Unfortunately, as an experienced developer I feel like it’s not enough to write Ruby. I need to write idiomatic Ruby. I need to write Ruby code that looks like it was written by someone who really knows Ruby, and who has worked with other Ruby developers. I want my code to be clean and readable and maintainable. I don’t want people who look at my code to say, “That dude is obviously a Java developer who dabbles in Ruby.”

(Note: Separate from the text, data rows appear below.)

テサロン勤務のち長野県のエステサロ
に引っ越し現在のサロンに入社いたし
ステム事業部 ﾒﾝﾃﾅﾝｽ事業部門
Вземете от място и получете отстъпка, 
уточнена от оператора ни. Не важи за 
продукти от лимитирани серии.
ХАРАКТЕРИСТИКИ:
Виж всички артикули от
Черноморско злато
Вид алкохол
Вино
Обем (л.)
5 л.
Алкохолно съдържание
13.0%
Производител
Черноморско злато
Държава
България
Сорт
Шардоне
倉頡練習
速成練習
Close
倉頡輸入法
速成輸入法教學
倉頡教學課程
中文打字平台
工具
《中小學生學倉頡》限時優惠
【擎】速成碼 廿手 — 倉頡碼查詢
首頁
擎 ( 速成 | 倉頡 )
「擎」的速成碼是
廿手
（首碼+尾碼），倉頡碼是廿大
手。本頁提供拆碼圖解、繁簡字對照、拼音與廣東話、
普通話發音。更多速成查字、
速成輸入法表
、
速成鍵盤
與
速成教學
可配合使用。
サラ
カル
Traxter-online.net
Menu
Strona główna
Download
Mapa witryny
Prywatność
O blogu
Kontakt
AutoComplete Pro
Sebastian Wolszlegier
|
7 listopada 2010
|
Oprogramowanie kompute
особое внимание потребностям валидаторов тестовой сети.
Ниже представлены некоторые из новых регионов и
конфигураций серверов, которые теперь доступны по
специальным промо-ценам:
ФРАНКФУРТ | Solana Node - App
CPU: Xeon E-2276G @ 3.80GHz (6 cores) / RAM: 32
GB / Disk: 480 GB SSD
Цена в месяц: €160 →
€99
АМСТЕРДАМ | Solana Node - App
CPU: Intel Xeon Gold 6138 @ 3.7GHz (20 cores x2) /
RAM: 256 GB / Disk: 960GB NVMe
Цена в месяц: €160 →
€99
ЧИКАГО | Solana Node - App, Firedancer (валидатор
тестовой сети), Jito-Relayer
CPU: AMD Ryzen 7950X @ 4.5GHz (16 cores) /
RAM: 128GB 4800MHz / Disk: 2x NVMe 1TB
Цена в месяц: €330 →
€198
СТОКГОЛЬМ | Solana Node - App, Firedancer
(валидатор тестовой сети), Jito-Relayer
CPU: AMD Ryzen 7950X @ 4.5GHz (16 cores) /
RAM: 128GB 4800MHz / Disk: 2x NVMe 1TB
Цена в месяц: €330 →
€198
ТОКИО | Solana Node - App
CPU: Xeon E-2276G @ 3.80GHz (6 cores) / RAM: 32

The thing is, there’s no way to get to that point without just hacking. You can read all the books you can find. You can search the Rails wiki for examples. You can search mailing list archives. But when you’re starting out, if you want to get things done you have to do the best you can and put the aesthetics on the back burner. The beauty of refactoring is that you can just make your code work at first and worry about making it elegant later.

I keep forgetting this lesson, and just had to re-teach it to myself again last night.

2 Comments

  1. Danny O'Brien

    May 5, 2006 at 1:09 am

    I’m in much the same position, but one thing I find useful these days is that if I’m doing test-first work, then I can hack out something dreadful first pass, and then fiddle around with it a little to see what works and what doesn’t. So I’ll gradually drop in more ruby idioms like “yield” blocks and duck-typing, but only after my own first version works.

    It saves you diving down that rathole where you’re trying to do the right thing, but it doesn’t work, so you try something else, and that doesn’t either, and finally you end up with about fifteen half-understood idioms all smershed up, and nothing working.